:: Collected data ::
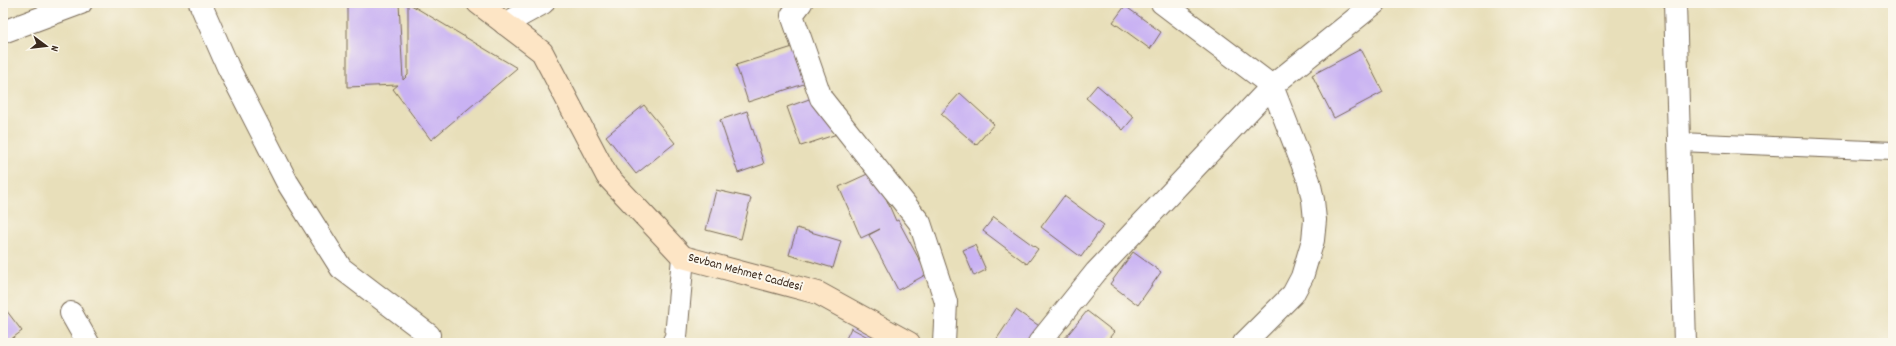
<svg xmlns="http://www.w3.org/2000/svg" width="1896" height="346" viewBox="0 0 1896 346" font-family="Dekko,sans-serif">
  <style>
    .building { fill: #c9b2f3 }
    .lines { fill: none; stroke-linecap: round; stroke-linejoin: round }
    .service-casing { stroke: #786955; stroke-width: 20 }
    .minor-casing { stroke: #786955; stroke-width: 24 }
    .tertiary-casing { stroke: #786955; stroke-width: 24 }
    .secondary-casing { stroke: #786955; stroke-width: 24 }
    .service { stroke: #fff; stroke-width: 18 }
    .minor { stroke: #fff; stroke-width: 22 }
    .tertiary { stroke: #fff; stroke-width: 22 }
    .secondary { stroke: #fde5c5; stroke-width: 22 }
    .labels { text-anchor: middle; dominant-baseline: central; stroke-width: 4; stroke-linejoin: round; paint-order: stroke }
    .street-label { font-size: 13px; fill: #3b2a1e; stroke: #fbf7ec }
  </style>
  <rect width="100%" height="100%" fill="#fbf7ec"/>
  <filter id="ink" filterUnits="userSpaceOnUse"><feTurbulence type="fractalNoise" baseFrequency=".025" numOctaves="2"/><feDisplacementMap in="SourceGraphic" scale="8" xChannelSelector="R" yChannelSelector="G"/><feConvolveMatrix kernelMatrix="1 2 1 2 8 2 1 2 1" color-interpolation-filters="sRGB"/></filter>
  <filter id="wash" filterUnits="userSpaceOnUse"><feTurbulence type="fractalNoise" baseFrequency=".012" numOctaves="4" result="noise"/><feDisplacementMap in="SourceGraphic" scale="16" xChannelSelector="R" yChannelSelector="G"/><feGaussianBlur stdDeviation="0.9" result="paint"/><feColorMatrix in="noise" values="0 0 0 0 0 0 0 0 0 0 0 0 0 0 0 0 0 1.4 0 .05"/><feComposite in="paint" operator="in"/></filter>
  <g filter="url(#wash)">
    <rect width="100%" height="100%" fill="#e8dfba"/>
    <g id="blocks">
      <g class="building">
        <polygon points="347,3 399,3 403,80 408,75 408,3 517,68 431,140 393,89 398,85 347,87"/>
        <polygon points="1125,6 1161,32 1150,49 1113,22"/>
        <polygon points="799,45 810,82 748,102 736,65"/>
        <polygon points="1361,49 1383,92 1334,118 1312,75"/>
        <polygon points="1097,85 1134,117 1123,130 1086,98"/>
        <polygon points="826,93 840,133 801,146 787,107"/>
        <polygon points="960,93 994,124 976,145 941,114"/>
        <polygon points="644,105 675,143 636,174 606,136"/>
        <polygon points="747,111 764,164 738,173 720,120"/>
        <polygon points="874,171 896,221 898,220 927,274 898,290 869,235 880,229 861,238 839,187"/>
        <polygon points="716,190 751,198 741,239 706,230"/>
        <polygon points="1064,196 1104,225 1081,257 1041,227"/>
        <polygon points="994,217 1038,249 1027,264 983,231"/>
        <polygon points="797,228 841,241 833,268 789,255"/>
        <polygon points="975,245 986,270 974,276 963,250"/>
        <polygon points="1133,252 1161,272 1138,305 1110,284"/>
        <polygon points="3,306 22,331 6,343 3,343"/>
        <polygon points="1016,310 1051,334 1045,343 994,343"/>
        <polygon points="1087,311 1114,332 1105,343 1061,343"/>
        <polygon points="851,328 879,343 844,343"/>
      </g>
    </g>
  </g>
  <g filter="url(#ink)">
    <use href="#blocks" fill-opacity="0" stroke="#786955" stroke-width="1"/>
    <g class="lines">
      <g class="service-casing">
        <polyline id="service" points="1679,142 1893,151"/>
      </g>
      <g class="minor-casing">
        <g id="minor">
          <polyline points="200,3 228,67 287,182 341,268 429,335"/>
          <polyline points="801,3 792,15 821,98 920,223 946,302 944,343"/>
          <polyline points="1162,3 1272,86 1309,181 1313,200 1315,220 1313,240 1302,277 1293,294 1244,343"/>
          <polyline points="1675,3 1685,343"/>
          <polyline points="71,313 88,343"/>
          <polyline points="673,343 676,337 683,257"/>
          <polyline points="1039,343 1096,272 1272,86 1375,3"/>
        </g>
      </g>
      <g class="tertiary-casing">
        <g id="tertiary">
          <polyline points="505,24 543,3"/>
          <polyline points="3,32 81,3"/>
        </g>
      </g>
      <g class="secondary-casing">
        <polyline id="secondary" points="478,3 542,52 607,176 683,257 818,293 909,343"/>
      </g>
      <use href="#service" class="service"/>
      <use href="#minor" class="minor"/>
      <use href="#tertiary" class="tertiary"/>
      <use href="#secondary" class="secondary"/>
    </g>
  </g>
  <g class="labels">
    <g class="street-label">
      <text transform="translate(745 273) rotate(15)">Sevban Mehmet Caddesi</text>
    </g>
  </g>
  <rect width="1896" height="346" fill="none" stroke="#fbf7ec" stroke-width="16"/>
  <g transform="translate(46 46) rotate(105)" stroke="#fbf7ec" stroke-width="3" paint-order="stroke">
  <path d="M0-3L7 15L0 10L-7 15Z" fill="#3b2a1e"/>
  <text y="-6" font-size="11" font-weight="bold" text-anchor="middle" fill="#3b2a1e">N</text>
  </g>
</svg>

---

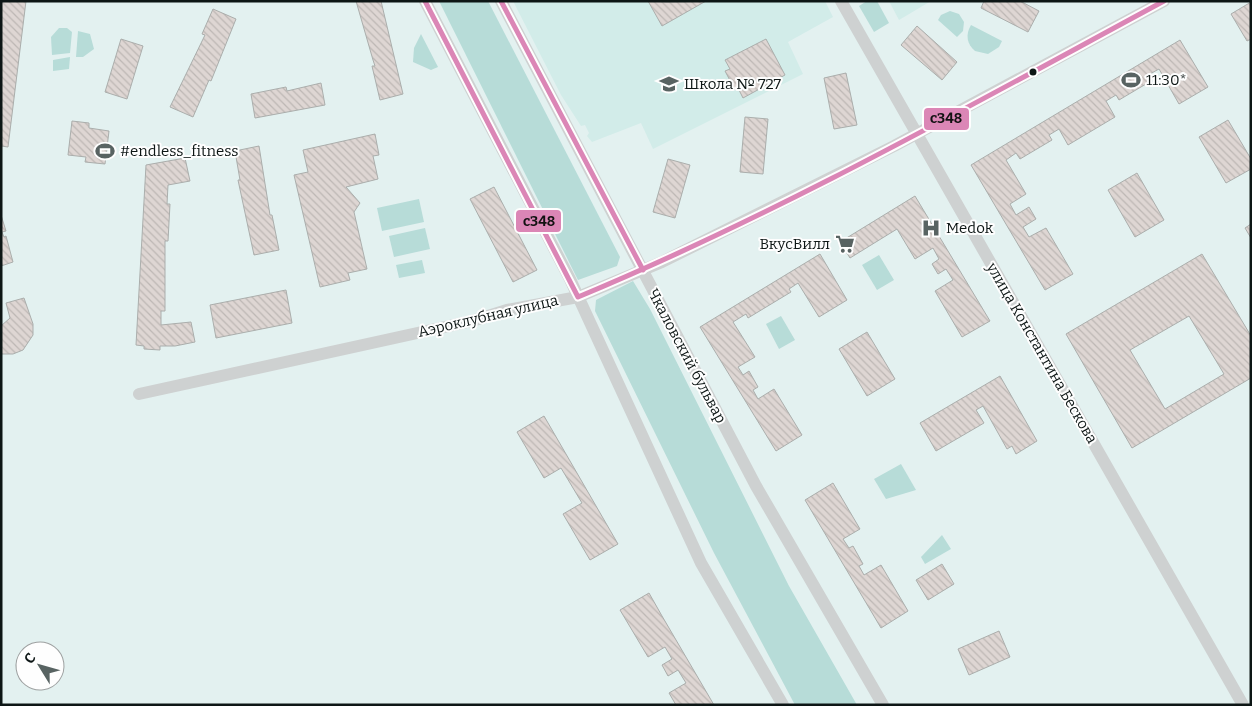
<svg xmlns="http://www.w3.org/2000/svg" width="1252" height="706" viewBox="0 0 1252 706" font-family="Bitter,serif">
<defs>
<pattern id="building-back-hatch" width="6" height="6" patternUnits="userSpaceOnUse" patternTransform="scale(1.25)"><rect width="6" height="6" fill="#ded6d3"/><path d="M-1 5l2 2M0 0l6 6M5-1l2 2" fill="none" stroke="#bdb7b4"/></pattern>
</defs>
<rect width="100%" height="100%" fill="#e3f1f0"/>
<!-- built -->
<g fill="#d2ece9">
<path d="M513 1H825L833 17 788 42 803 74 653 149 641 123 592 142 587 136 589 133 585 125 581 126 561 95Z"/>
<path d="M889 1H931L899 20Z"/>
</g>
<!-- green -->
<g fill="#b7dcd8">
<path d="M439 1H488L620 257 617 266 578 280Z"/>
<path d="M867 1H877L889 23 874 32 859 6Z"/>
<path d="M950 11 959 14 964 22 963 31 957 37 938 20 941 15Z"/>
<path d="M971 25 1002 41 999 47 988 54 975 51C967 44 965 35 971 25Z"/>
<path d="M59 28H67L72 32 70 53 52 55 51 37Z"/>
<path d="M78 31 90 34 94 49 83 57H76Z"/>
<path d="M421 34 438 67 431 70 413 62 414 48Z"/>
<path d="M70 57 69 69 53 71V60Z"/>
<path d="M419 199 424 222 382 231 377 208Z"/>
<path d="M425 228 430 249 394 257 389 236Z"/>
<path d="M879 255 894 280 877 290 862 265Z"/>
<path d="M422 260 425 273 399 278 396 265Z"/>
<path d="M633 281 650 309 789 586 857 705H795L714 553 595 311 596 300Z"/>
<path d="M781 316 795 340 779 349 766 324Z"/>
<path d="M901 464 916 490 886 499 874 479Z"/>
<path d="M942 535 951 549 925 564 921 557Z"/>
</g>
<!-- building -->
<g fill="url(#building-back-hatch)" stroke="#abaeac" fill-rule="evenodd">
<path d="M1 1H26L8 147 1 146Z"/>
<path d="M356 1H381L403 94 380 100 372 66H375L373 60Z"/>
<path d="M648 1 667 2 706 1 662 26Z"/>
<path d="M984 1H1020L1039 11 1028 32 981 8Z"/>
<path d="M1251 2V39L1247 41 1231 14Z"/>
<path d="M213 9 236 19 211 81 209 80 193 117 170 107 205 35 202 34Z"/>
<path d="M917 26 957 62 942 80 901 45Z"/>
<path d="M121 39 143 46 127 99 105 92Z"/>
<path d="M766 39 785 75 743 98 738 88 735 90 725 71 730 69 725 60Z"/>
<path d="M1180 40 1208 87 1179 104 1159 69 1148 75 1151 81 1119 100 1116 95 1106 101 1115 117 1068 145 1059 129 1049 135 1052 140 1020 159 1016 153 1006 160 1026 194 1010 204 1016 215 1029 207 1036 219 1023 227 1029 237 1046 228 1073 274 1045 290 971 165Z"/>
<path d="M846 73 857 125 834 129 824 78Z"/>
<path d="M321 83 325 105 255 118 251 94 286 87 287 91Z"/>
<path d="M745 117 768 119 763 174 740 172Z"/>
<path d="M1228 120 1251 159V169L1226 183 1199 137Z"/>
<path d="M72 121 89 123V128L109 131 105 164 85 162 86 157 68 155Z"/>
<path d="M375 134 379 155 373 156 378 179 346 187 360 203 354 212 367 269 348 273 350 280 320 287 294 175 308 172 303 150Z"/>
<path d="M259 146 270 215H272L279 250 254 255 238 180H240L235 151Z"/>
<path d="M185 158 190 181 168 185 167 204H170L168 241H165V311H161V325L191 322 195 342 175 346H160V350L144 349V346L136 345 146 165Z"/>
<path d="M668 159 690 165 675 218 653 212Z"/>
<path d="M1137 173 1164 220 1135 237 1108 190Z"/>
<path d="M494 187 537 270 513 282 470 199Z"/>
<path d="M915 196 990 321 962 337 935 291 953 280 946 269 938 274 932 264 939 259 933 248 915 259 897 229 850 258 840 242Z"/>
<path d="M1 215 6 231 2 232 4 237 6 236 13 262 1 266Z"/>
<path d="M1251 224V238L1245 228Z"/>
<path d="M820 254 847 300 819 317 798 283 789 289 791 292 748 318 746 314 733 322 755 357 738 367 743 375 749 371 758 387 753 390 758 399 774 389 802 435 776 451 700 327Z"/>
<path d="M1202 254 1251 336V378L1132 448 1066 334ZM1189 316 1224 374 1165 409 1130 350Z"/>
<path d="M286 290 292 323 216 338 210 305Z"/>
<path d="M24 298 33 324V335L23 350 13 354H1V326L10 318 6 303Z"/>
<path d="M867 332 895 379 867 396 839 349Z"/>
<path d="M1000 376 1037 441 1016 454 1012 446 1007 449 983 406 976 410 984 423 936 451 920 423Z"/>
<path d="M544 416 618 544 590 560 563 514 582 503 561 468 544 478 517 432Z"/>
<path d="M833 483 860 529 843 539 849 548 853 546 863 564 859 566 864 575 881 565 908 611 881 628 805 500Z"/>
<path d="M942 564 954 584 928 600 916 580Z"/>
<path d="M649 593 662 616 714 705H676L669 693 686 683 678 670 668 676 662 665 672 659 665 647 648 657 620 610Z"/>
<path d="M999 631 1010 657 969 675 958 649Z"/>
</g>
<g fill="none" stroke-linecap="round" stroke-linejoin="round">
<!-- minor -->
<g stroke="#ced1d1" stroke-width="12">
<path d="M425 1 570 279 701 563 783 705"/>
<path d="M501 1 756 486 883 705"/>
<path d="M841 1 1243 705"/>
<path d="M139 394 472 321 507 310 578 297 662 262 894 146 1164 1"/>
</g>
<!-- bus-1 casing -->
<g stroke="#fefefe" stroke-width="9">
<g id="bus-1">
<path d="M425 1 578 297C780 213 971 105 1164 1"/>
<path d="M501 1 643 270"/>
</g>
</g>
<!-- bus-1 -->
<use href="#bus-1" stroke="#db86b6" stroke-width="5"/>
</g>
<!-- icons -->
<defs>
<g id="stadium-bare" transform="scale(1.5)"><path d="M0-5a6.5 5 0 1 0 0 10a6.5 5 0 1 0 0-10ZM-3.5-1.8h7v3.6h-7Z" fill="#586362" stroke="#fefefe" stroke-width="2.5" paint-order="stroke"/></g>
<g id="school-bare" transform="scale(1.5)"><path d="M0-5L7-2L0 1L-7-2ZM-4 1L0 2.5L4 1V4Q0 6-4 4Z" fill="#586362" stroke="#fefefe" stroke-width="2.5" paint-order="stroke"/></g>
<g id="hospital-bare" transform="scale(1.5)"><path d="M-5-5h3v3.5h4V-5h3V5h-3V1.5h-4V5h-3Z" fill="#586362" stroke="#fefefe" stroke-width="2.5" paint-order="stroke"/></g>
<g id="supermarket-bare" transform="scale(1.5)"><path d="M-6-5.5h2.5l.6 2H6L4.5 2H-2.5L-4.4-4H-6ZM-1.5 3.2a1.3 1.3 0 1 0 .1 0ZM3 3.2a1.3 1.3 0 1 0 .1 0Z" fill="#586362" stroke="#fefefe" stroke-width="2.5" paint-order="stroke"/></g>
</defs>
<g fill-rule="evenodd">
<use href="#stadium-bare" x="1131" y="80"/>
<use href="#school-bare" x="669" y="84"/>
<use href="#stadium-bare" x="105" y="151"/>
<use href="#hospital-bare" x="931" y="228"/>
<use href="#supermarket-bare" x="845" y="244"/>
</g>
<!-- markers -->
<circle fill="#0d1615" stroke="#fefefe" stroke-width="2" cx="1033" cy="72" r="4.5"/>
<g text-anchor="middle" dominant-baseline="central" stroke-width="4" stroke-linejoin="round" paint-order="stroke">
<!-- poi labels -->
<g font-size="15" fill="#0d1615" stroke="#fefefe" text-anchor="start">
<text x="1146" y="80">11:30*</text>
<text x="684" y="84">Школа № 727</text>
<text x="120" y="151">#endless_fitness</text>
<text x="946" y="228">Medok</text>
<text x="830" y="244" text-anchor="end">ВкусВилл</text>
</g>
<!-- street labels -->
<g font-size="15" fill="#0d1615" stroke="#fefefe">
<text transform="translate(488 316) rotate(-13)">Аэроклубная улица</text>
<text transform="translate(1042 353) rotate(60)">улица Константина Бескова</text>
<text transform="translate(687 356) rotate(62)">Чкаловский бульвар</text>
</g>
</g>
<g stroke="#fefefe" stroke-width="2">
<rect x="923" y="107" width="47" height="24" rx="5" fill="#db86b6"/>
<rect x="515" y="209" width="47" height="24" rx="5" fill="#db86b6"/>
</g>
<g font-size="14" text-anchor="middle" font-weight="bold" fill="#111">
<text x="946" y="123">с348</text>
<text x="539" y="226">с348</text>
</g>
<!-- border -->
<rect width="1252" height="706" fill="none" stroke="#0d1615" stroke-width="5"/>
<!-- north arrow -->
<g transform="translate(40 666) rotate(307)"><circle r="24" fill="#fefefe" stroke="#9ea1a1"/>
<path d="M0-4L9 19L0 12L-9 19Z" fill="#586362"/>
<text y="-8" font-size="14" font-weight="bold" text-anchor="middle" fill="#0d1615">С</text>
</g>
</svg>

:: Exercise aim ::
Across the records, count each line that holds the string "lines". Respond with the number only.

:: Reply ::
2